- Lébamba Location in Gabon
- Coordinates: 2°12′S 11°30′E﻿ / ﻿2.200°S 11.500°E
- Country: Gabon
- Province: Ngounié Province
- Department: Louetsi-Wano Department

= Lébamba =

Lébamba is a small town in south-western Gabon. It is the capital of Louetsi-Wano Department in Ngounié Province. It lies along the N6 road, 38.3 kilometres northeast of Ndendé. A Catholic Mission has long been established in Lébamba.

==Geography==
Lébamba is located in south-western Gabon, and in the southeast of Ngounié Province. Kanda and Moukoundou lie nearby to the northeast. The Ngounié River flows just to the west of the town and the Louetsi River is also nearby. The land between Lébamba and Mouila is mainly floodplain.

Two kilometres from Lébamba are "massive underground cave networks", known as the Bongolo Caves or Malibé Caves. The caves lie at an altitude of 1150 metres. The Lekindou waterfall is also nearby.

==Economy==
An agronomical research center was established at Lébamba in the 1960s. Since, the Lébamba Agro-pastoral Project has conducted studies on the socio-economic aspects of livestock production in the region. In the 1970s, an oil mill for processing palm oil was established in Lébamba by the Agro-Gabon Company. In 1981, a two-year, UNDP funded project, Agro-pastoral Development of Lébamba Zone, was developed to study the socio-economic aspects of livestock production in the region. In the same decade, rice based farming systems were established in three villages of the Lébamba region. In 1990, it was noted that a soil conditioner project in Lébamba would continue for a few years as the country's soil has fairly low agricultural fertility.

==Culture==
The Nzebi people (or Banzebi, or Ndzebi)) live in the area between Lébamba and extending to west of Franceville. Njebi, a Northwest Bantu language, is spoken in Lébamba. The Wumbvu people live in the same province, but to the east of Lébamba; they speak the Wumbvu language and are of a different tribal cluster, that of the Central Congo.

It was reported in 1971 that the Christian and Missionary Alliance opened a bookstore, reading room and youth center in the village.

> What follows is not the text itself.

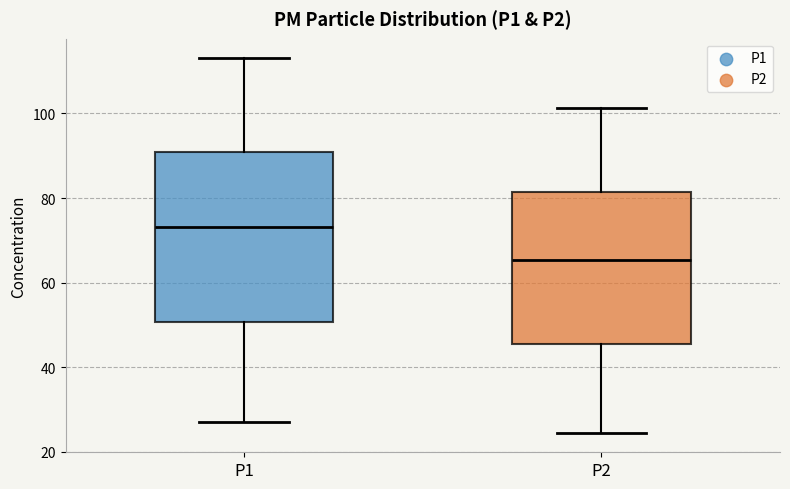

Reading left to right, transcribe this box plot: for each box, give where its median line is, the range the box spans, and where its two whiskers end, as read against the y-axis. The values are not printed on the chart, so give them approximately, as read against the axis.

P1: median 74, box 50 to 90, whiskers 26 to 114
P2: median 66, box 46 to 82, whiskers 24 to 102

The Bongolo Hospital, which is considered to be one of the best in Gabon, is located in Lébamba. Established in 1977, the hospital is staffed by American missionary doctors and is one of only three hospitals in Gabon that offers HIV testing (the others are the Libreville and Port Gentil Hospitals).

==Transportation==
In 1993, a bridge financed by the US, Canada and France was announced costing CFA69.280m for construction over the Louetsi River near Lébamba; the total cost of the scheme was estimated at CFA281.745m. The Ndende to Lébamba road was constructed with the assistance of China. An 800 m laterite and grass airstrip services the hospital.